This setup has been thoroughly tested to ensure stability and performance.
Prerequisites:
Join the NVIDIA Developer Program:
- Go to the NVIDIA Developer Program.
- Sign up for an account if you don't already have one.
- Once you have an account, log in to the NVIDIA Developer website.
Download cuDNN:
- Navigate to the cuDNN Archive.
- Select the version you need (cuDNN 8.9.7 for CUDA 12.1).
- Download the appropriate file for Linux (should look like cudnn-linux-x86_64-8.9.7.29_cuda12-archive.tar.xz).
- Place file in the root of the directory.
Run:
docker build -t openvoice .
then
docker run --gpus all -p 8888:8888 openvoice v2
tl;dr
Hey everyone,
I've been working on improving the Docker setup for OpenVoice, and I think these changes will make it much easier to run in a containerized environment.
The main issue I've seen is with CUDA and cuDNN versions not matching up, causing errors. In this Dockerfile, I've included CUDA 12.1 and cuDNN 8.9.7, which work well with the latest PyTorch that supports CUDA 12. This should help eliminate those errors.
Another improvement is the entrypoint shell script. Additionally, you can now download only the checkpoints you need: it will only download the checkpoints for the specified version, saving time and bandwidth.
I've also optimized the Docker layer cache. I rearranged some commands so that if only the local files change, Docker can reuse the base layers that have all the lengthy installations. This should speed up your builds when you're making changes to your local setup.
In summary, smoother, faster, and less prone to errors. It's now easier to spin up different versions and notebooks without CUDA issues or long installations.
This setup has been thoroughly tested to ensure stability and performance.

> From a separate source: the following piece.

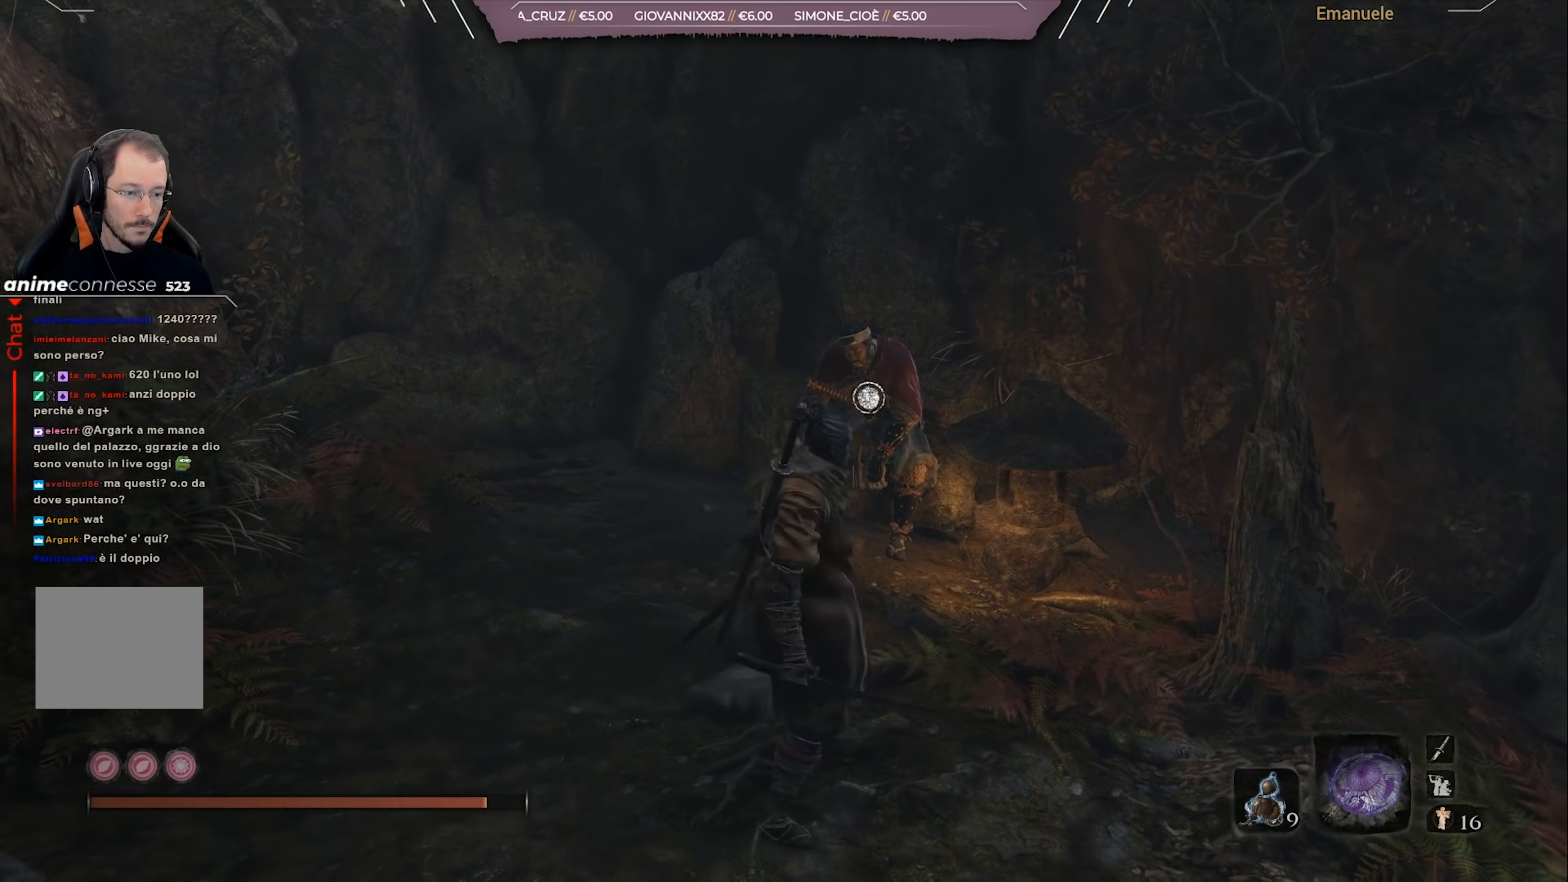
{"buttons": [], "left_stick": "left", "right_stick": "center", "events": [[17, "right_stick", "up"], [167, "right_stick", "center"], [267, "left_stick", "down"], [401, "left_stick", "down-left"], [501, "left_stick", "left"]]}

Give it a try and let me know how it goes! I'm always happy to hear feedback and suggestions. I think this will be a big improvement for the OpenVoice experience.
Happy Dockerizing! 🐳 Vlad
Screenshots:
Running:
Results:
If you want to implement a similar setup on windows, follow:
- https://github.com/myshell-ai/OpenVoice/issues/215#issuecomment-2153388034
- https://github.com/myshell-ai/OpenVoice/issues/215#issuecomment-2153417117
@wl-zhao, @yuxumin, @Zengyi-Qin, may you take a look, please. I wasn't able to assign a reviewer, this option seems to be disabled in this repo. Thank you!
@oldmanjk Thank you for reviewing the pull and bringing this up, but kernel died can have various causes, this error message can be displayed in everything from lack of memory to missing libs etc.
First issue you are having
The folders should not exist or be populated prior to the checkpoint extraction, this is a docker container. Based on your logs, it seems the first issue you are facing is related to moving the extracted checkpoint files: the directories /workspace/checkpoints_v2/base_speakers and /workspace/checkpoints_v2/converter are not empty, preventing the extracted files from being moved.
In my testing environment, I've built the image from scratch, and it works without any issues. The folders should not exist or be populated prior to the extraction process.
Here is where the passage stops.